In this study, we have used normalized vessel sharpness, as determined by SoapBubble software [39] to evaluate the sharpness of the reconstructions, as is commonly done in coronary MRI studies [13, 50, 51]. However, we note that there are other edge sharpness measurements that have been proposed for cardiac MRI that may also be useful in other applications [52].

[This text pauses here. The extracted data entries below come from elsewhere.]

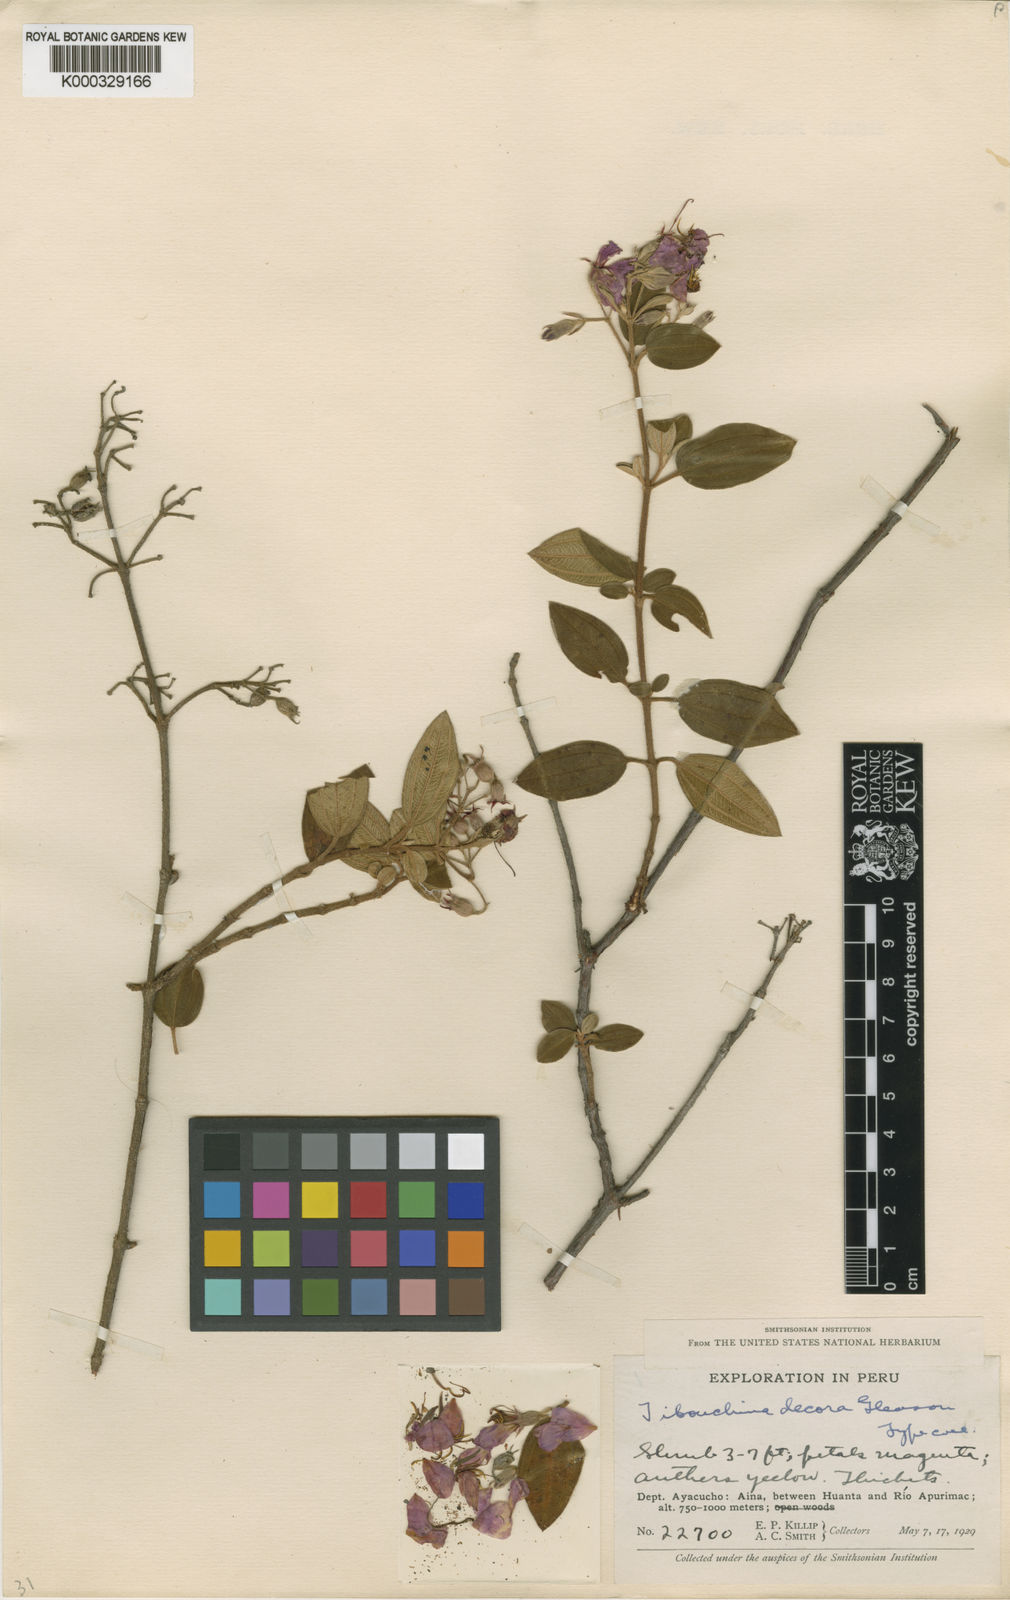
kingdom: Plantae
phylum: Tracheophyta
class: Magnoliopsida
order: Myrtales
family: Melastomataceae
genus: Chaetogastra
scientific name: Chaetogastra decora
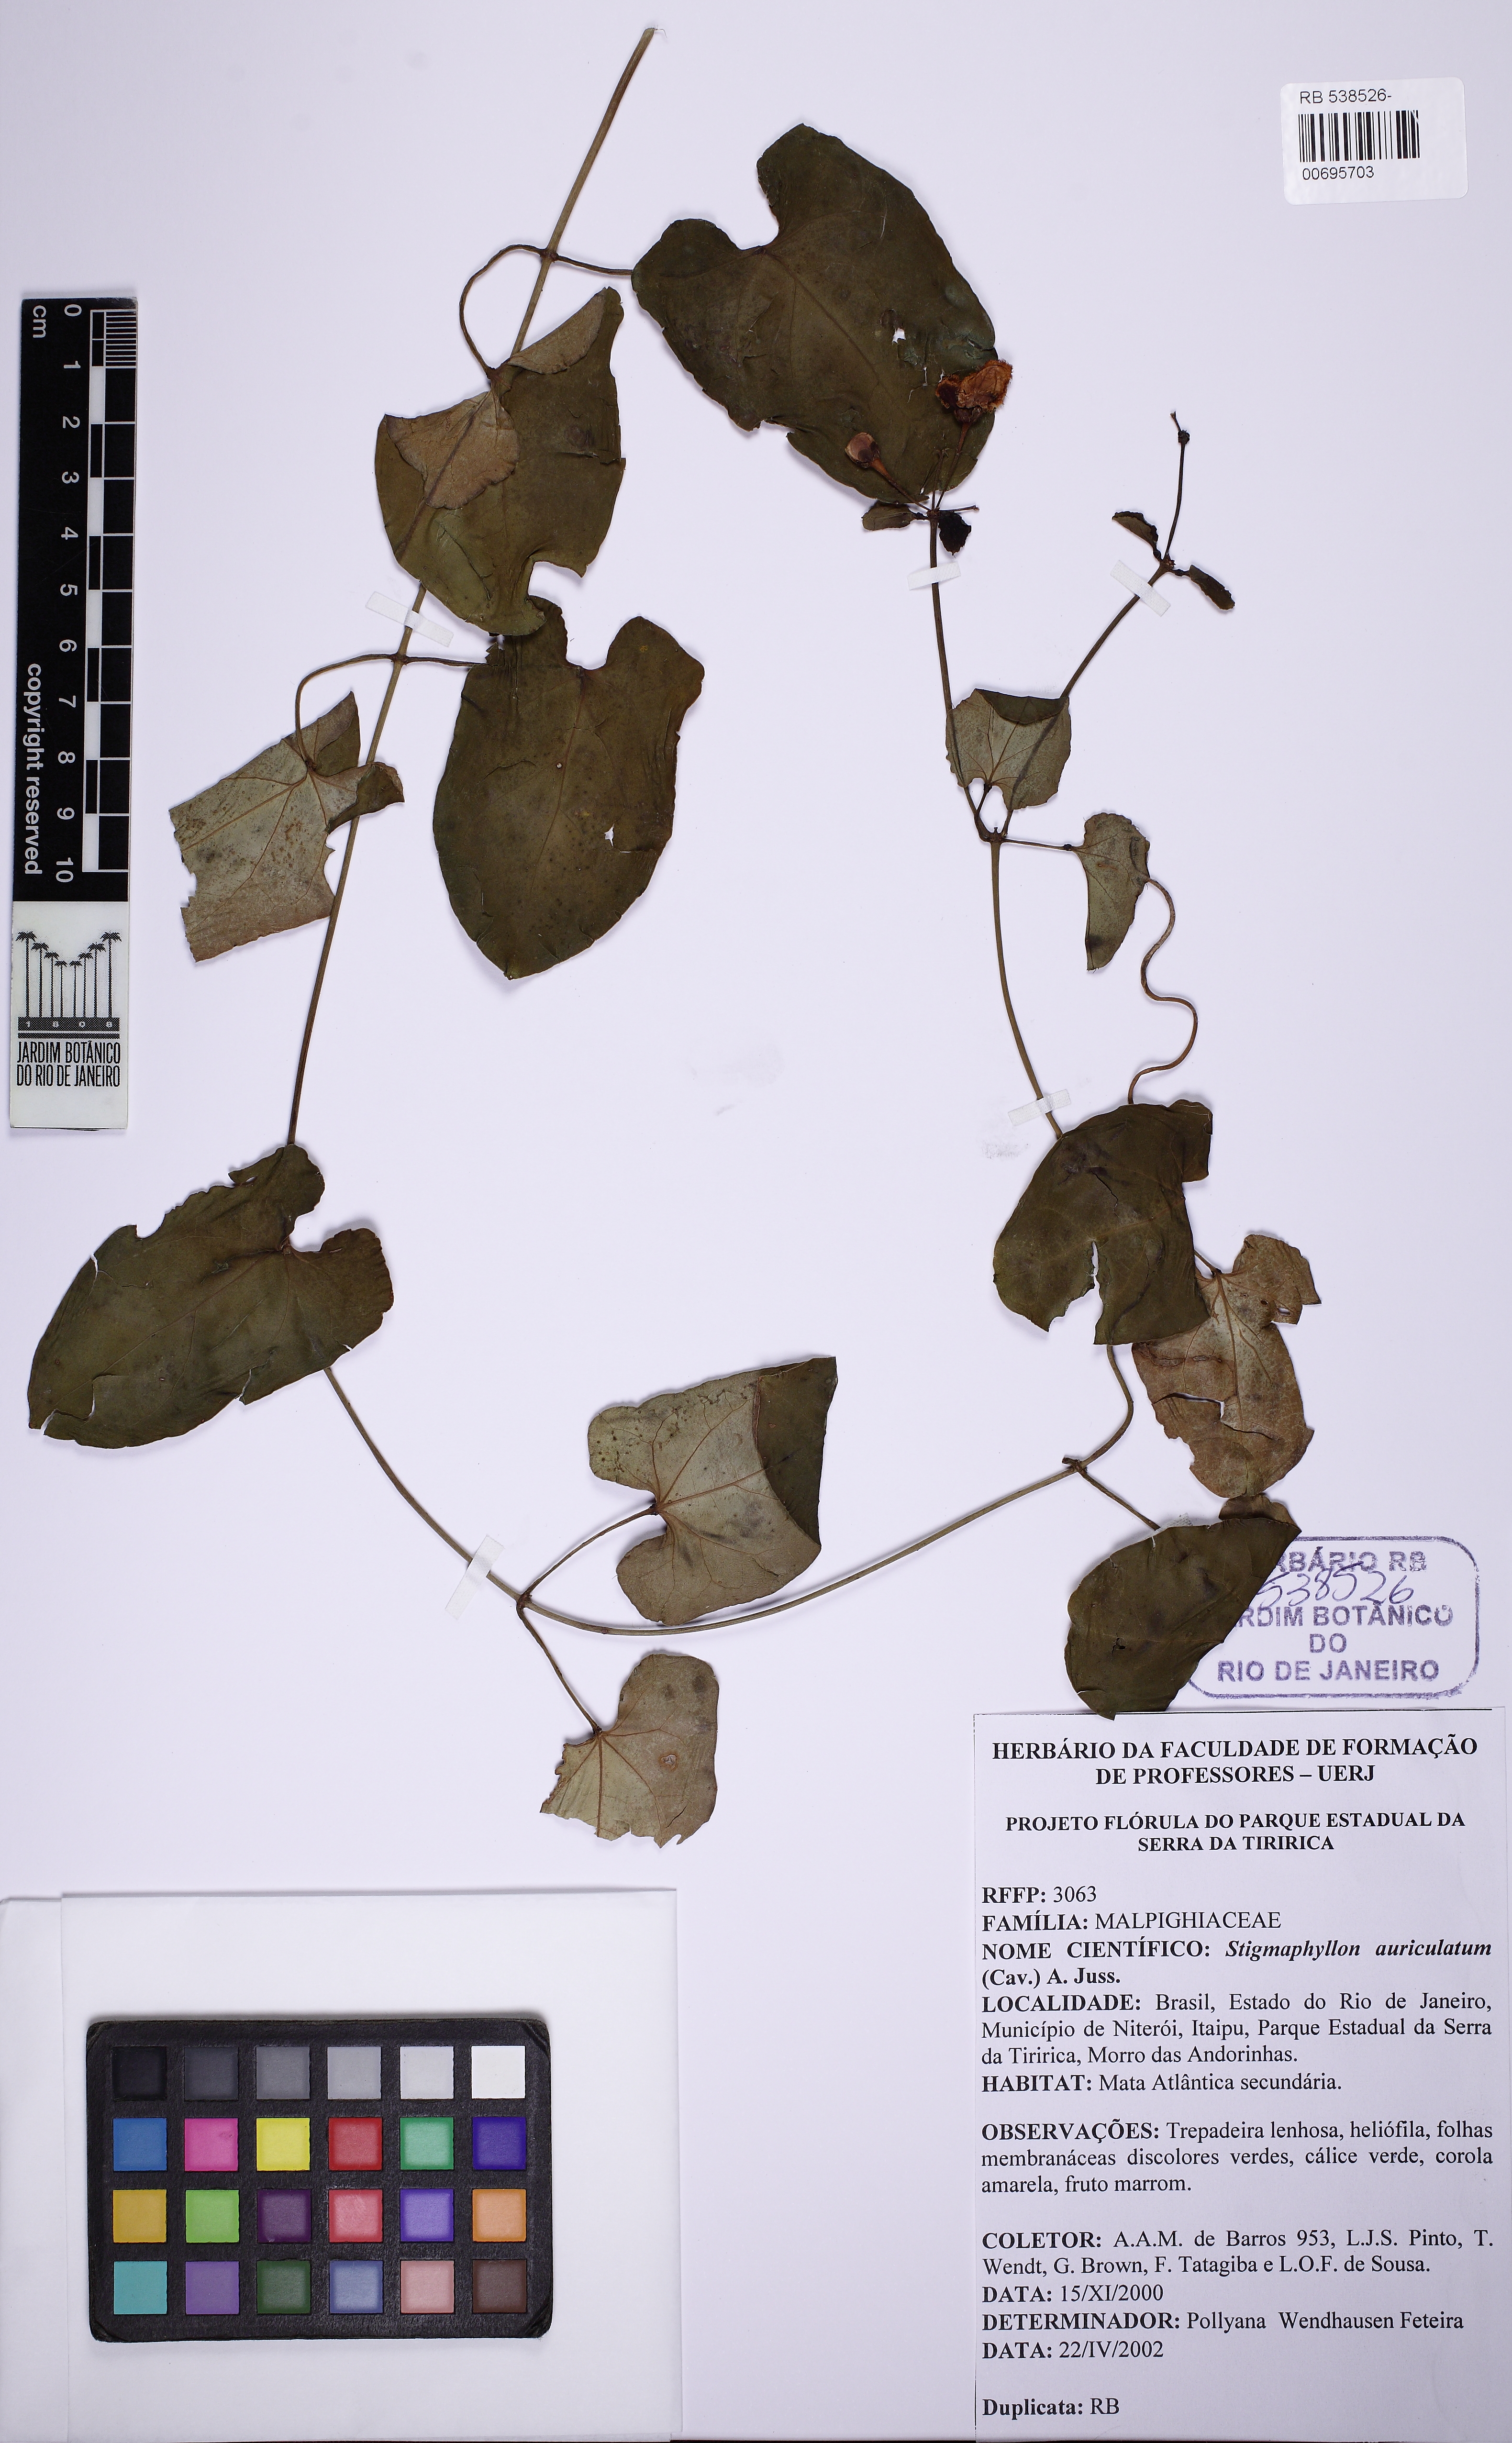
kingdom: Plantae
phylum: Tracheophyta
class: Magnoliopsida
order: Malpighiales
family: Malpighiaceae
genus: Stigmaphyllon
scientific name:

This study focused on enabling PG-DL reconstruction under two major restrictions of GPU memory and limited training data, and building a first-of-its-kind baseline for PG-DL reconstruction of large-sized 3D non-Cartesian MRI data. To this end, a combination of techniques was used to ensure the results were compatible with commonly used techniques in the field. Despite the proposed combination of memory-efficient techniques, several recent advancements are worthy to be considered in future works. For model unrolling, deep equilibrium models [53, 54] are an alternative method that offers a memory-efficient strategy for supporting arbitrary numbers of unrolled iterations that are run until convergence. However, many existing studies in the field use a fixed number of unrolled steps, thus we adapted MEL to make the framework compatible with the commonly used reconstruction techniques. Although the Toeplitz method costs less memory than NUFFTs, it significantly increases the matrix size during DF. It is worthy to investigate memory-efficient approximations to replace gridding and its adjoint operation, such as [27, 55, 56]. However, all these compression-type techniques cause error accumulation through unrolls. Thus, in this study we adopted the Toeplitz method without coil compression as a baseline. To handle insufficient amount of training data, transfer learning approaches have also been suggested [57, 58]. However, the performance of transfer learning is largely dependent on the prior task from which the transfer is made. Thus, it was not considered in this work but may be worth investigating in future studies. In conclusion, PG-DL of 3D high-resolution multi-coil non-Cartesian coronary MRI is achieved in this study, without compromising multi-coil data size or network depth. We further formulated a 2.5D PG-DL for 3D reconstruction to efficiently utilize limited training data, and obtained visually improved image quality compared to the conventional 3D PG-DL.